Le palier de classes se calcule avant de signer : à Le Plessis-Trévise, l'assiette double presque entre le scénario à deux classes (30 000 € HT) et celui à trois (40 000 € HT). Sur un poste de 6 750 € comme le photovoltaïque, cet écart justifie souvent d'ajouter un lot plutôt que de s'arrêter au minimum.
La structure énergétique locale (60 % gaz, 1 % fioul, 8 % réseau de chaleur à Le Plessis-Trévise) explique pourquoi une installation photovoltaïque en autoconsommation n'a pas le même rendement financier partout : c'est le prix du kWh remplacé qui fait l'économie, pas le prix de l'équipement.
Périmètre de consultation conseillé pour une installation photovoltaïque en autoconsommation : Val-de-Marne. Les entreprises RGE y interviennent couramment à Le Plessis-Trévise, et l'écart de prix entre la première et la troisième offre dépasse fréquemment 20 % à prestation identique.
Contexte urbain à Le Plessis-Trévise : 8 485 résidences principales pour 21 112 habitants. Sur une installation photovoltaïque en autoconsommation, cela se traduit par des contraintes d'accès, d'occupation temporaire du domaine public et de livraison qui pèsent réellement sur le prix final.
Amortissement à Le Plessis-Trévise : le poste de 6 750 € s'étale sur une vingtaine d'années d'usage, soit 338 € par an. Encore faut-il que un taux d'autoconsommation supérieur à 60 % reste vérifié après travaux, faute de quoi la performance se dégrade avant la fin de l'amortissement.
À l'échelle intercommunale, à Le Plessis-Trévise relève de Métropole du Grand Paris.

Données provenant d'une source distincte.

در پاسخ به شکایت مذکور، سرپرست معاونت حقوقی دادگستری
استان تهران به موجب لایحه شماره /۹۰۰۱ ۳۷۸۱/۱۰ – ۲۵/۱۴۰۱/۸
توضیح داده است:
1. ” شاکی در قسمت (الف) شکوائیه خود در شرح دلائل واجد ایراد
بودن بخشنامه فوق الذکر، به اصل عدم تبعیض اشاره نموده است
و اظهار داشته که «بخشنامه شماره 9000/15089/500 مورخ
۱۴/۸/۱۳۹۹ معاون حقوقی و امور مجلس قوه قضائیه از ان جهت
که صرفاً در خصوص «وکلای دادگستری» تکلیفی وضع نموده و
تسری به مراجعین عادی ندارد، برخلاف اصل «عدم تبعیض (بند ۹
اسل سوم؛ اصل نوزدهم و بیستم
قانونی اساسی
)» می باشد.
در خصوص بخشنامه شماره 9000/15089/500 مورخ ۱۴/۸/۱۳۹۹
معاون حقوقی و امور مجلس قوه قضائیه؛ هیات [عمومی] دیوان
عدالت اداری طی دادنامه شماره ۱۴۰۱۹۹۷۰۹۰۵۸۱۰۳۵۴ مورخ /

Les permanences France Rénov' de ce périmètre instruisent les demandes portant sur une installation photovoltaïque en autoconsommation et recensent les aides locales cumulables, qui viennent en déduction du reste à charge calculé plus haut.
Le gisement de substitution est mesurable : environ 5 235 logements à Le Plessis-Trévise sont encore chauffés au gaz ou au fioul, soit 62 % du parc. Pour une installation photovoltaïque en autoconsommation, cette proportion détermine le nombre de dossiers où le saut de classes est atteignable sans toucher à la structure du bâti.